Crystal Bright and the Silver Hands offer a complex package with the release of this album. The album features lyrics that are elusive and mysterious, offering the curious listener a taste of Greek mythology, pagan ritual, and displaying an excellent musical and lyrical vocabulary. In featuring specialized musicians and diverse instrumentation (piano, accordion, trombone, violin, cello and... toaster oven rack amongst others), the resulting mood is a polyglot feeling that blends musical traditions and harmonies, creating something that is stylish and unique, if a bit off the beaten path. Several of the tracks on this album have a definite "dramatic" feel, sounding like a stage show performance from an alternate dimension, while others strike a far more lonely, deliberate stance, offering mystery and mythological tones as their subject. The resulting combination proves to be enigmatic and satisfying, diverse and tantalizing all at the same time.
"The Absolute Elsewhere" begins with "The End," a track that features an ethereal mixture of accordion and lilting vocals, sounding like European carnival music from a different century. "October" captures some of this same mood, exemplified with a mixture of horns and expressive lyrics. "Forest of Dreams" invokes the cadence and expression of klezmer, with snappy percussion punctuated by Bright's vocals and lyrics. The song embodies several different moods, with frantic, percussive moments contrasted by much more deliberate, measured ones. "Engastrimyth" gallops out of the starting gates, incorporating horns and Bright's confident voice in creating a yearning, wistful tune. "Of Sirenuse" begins with light piano and violin, ramping up in intensity, providing a lovely foundation on which Bright's vocals shine; the song explores various moods and textures, but ultimately washes away in minimalist fashion, punctuated by the lonely pluck of solitary piano keys.
"Bajando La Luna," when translated, refers to the "Drawing Down of the Moon" which is a Wiccan ritual that enabled the priest/priestess to go into a trance while beckoning the Goddess. This sort of mystical, lonely quality pervades the album, with Bright presumably taking on the role of the high priestess. This sort of mystical quality, this depiction of priestess sharing meaning through song is a fitting metaphor for Bright's work on this album. The instrumental "Tree of Tantalus" is characterized by brooding strings, reclusive piano, and a yearning wistfulness as it invokes the story of Tantalus, a Greek figure who spends eternity in the Underworld. The arrangement and strings on this track invoke a haunted, mysterious feeling. The album closes with the frantic exploration of "Choke," which features loose arrangements that swell in intensity, rising into a cacophony of noise, only to fade away into oblivion.

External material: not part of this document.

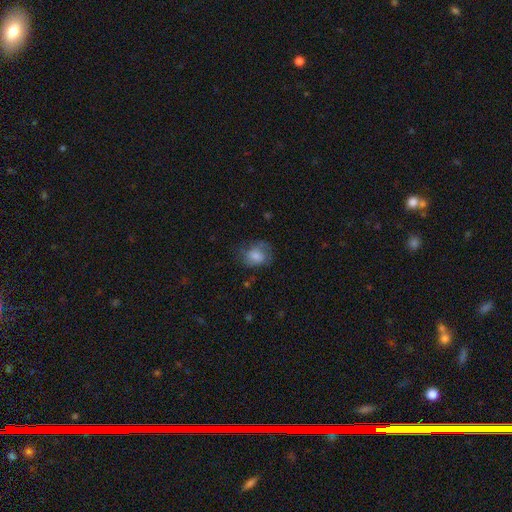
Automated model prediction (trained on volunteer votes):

In my seven years of writing for the Home Grown Music Network, this collection of music definitely proves to be one of the more exotic selections that I have been given the opportunity to write about. In exploring themes of classic literature, mysticism, and incorporating lyrics and mythology that are not part of the general lexicon, the album has a refined quality that is decidedly "different" than most standard fare. Bright sings expressively in these sophisticated tracks, showing herself to be a complex chanteuse whose voice veers and sways, sometimes smooth and polished, other times more frantic and urgent. By combining her intelligent lyrics and sense of mystery with varied, off the beaten path arrangements and instrumentation, "The Absolute Elsewhere" proves to be an emotionally and musically complex recording, and one of the most unique presentations of music I have heard in a long time.